WORK INSTRUCTION 1:
In the NFS storage thread below, rewrite the paragraph that begins "I don't know the ova export code" as a short bulleted list that keeps its main points.
WORK INSTRUCTION 2:
From the NFS storage thread below, pull out the passage from "The huge problem" to "export to OVA?", word for word.
WORK INSTRUCTION 3:
Write the next part of the NFS storage thread, picking up after its final sentence.

++++ SELECTED PASSAGE

NFS storage and importation

Hello, Our cluster use NFS storage (on each node as data, and on a NAS for export) We currently have a huge problem on our cluster, and export VM as OVA takes lot's of time. I checked on the NFS storage, and it looks like there's files who might be OVA in the images directory, and OVF files in the the master/vms Can someone tell me if, when i install a new engine, there's a way to get this VMs back inside the new engine (like the import tools by example) Thank you a lot for your answers, Regards, Alexis ps : it should be said in the documentation to NEVER use backup of an engine when he is in a NFS storage domain on a node. It looks like it's working, but all the data are unsynch with reality.

On Fri, Nov 23, 2018 at 1:12 PM AG <agmeshs@gmail.com> wrote:
Hello,
Our cluster use NFS storage (on each node as data, and on a NAS for export)
Looks like you invented your own hyperconverge solution. The NFS server on the node will always be accessible on the node, but if it is not accessible from other hosts, the entire DC may go down. Also you probably don't have any redundancy, so failure of single node cause downtime and data loss. Did you consider hyperconverge Gluster based setup? https://ovirt.org/documentation/gluster-hyperconverged/Gluster_Hyperconverge...
We currently have a huge problem on our cluster, and export VM as OVA takes lot's of time.
The huge problem is slow export to OVA or there is another problem?
I checked on the NFS storage, and it looks like there's files who might be OVA in the images directory,
I don't know the ova export code, but I'm sure it does not save in the images directory. It probably creates temporary volume for preparing and storing the exported ova file. Arik, how do you suggest to debug slow export to OVA?
and OVF files in the the master/vms
OVF should be stored in OVF_STORE disks. Maybe you see files created by an old version?
Can someone tell me if, when i install a new engine, there's a way to get this VMs back inside the new engine (like the import tools by example)
What do yo mean by "get this VMs back"? If you mean importing all vms and disks on storage to a new engine, yest, it should work. This is the base for oVirt DR support.
ps : it should be said in the documentation to NEVER use backup of an engine when he is in a NFS storage domain on a node. It looks like it's working, but all the data are unsynch with reality.
Do you mean hosted engine stored on NFS storage domain served by one of the nodes? Can you give more details on this problem? Please also specify oVirt version you use. Nir

(sorry for double post earlier) Le 25/11/2018 à 18:19, Nir Soffer a écrit :>
Hello,
Our cluster use NFS storage (on each node as data, and on a NAS for export)
Looks like you invented your own hyperconverge solution.
Well, when we looks at the network specs for Gluster to works, we thinked initially that was a more reasonable solution. Seems that might be true for VM, but deep wrong for the engine for any case. Regarding the engine, we thinked (once again), that the backup will allow us to rebuild in case of problem. Wrong again, backup won't work with new installation, and even if it's looks like it works on things that haven't changed, it doesn't.

++++++++
++++ SOURCE DATA

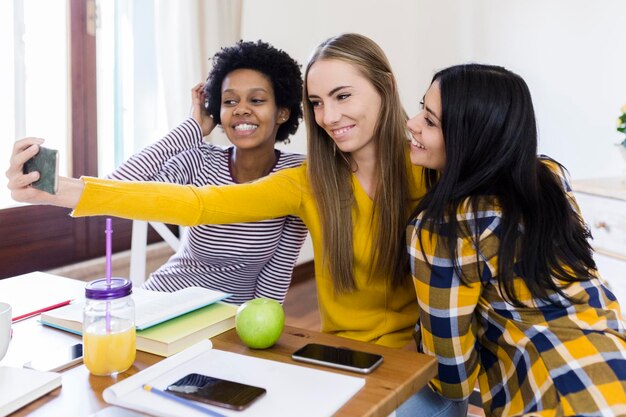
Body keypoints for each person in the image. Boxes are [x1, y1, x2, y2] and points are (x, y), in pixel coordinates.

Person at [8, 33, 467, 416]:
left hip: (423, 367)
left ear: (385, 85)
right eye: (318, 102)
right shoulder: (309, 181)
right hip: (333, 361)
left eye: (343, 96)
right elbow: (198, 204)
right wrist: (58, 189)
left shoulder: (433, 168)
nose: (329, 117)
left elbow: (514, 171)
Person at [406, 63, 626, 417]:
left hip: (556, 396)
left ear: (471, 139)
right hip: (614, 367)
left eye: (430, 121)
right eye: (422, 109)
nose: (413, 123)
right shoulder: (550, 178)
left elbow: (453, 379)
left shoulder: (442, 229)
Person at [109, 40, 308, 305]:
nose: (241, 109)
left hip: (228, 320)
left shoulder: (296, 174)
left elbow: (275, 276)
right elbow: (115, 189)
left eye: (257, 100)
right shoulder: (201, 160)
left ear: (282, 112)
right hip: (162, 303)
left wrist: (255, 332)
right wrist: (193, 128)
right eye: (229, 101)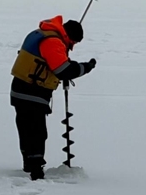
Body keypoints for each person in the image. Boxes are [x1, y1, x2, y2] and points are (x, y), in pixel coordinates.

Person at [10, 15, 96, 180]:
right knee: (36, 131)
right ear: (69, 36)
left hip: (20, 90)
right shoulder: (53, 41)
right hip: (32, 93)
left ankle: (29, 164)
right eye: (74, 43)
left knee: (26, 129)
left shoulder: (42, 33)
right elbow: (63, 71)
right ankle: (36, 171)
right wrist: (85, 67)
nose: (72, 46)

++++++++

RESPONSE BOX 1:
- The writer doesn't know the OVA export code but is sure it doesn't save into the images directory.
- It probably creates a temporary volume to prepare and store the exported OVA file.
- The writer asks Arik how to debug a slow export to OVA.

RESPONSE BOX 2:
The huge problem is slow export to OVA or there is another problem?
I checked on the NFS storage, and it looks like there's files who might be OVA in the images directory,
I don't know the ova export code, but I'm sure it does not save in the images directory. It probably creates temporary volume for preparing and storing the exported ova file. Arik, how do you suggest to debug slow export to OVA?

RESPONSE BOX 3:
The NFS server on the node will always be accessible on the node, but if it is not accessible from other hosts, the entire DC may go down.
Also you probably don't have any redundancy, so failure of single node cause downtime and data loss.
We have RAID and regular backups, but that's not good enough, of course.
Did you consider hyperconverge Gluster based setup? https://ovirt.org/documentation/gluster-hyperconverged/Gluster_Hyperconverge...
Yes, we will try to rebuild our cluster with that, at last for engine.
We currently have a huge problem on our cluster, and export VM as OVA takes lot's of time.
The huge problem is slow export to OVA or there is another problem?
At this time, we have mostly all data cover by backup or OVA, but nearly all VMs are down and can't be restarted (i explain why at the end of the mail). Some export in OVA failed (probably, but not only), because of of free space on storage. So we have to rebuild a clean cluster without destroying all the data we still have on our disks. (Import domains function should do the trick, i hope)
I checked on the NFS storage, and it looks like there's files who might be OVA in the images directory,
I don't know the ova export code, but I'm sure it does not save in the images directory. It probably creates temporary volume for preparing and storing the exported ova file.
Arik, how do you suggest to debug slow export to OVA? That might not be a bug, some of them make hundred of Gb, it can be "normal". Anyway, files doesn't have the .ova extension (but the size matchs the vms)
and OVF files in the the master/vms
OVF should be stored in OVF_STORE disks. Maybe you see files created by an old version? well, it was file with ovf extension on NFS, but i might be wrong, it's this type of path : c3c17a66-52e8-42dc-9c09-3e667e4c7290/master/vms/0265bf6b-7bbb-44b1-87f6-7cb5552d12c2/0265bf6b-7bbb-44b1-87f6-7cb5552d12c2.ovf but it maybe only on exports domains.
A little after my mail, and like you mention it under, i heard about the "import domain" function in storage domains, which makes me hope my mail was meaningless, i'll try it in a few hours with true vm inside.
Can someone tell me if, when i install a new engine, there's a way to get this VMs back inside the new engine (like the import tools by example)
What do yo mean by "get this VMs back"?
If you mean importing all vms and disks on storage to a new engine, yest, it should work. This is the base for oVirt DR support. Yes, thank you.
ps : it should be said in the documentation to NEVER use backup of an engine when he is in a NFS storage domain on a node. It looks like it's working, but all the data are unsynch with reality.
Do you mean hosted engine stored on NFS storage domain served by one of the nodes? Yes
Can you give more details on this problem?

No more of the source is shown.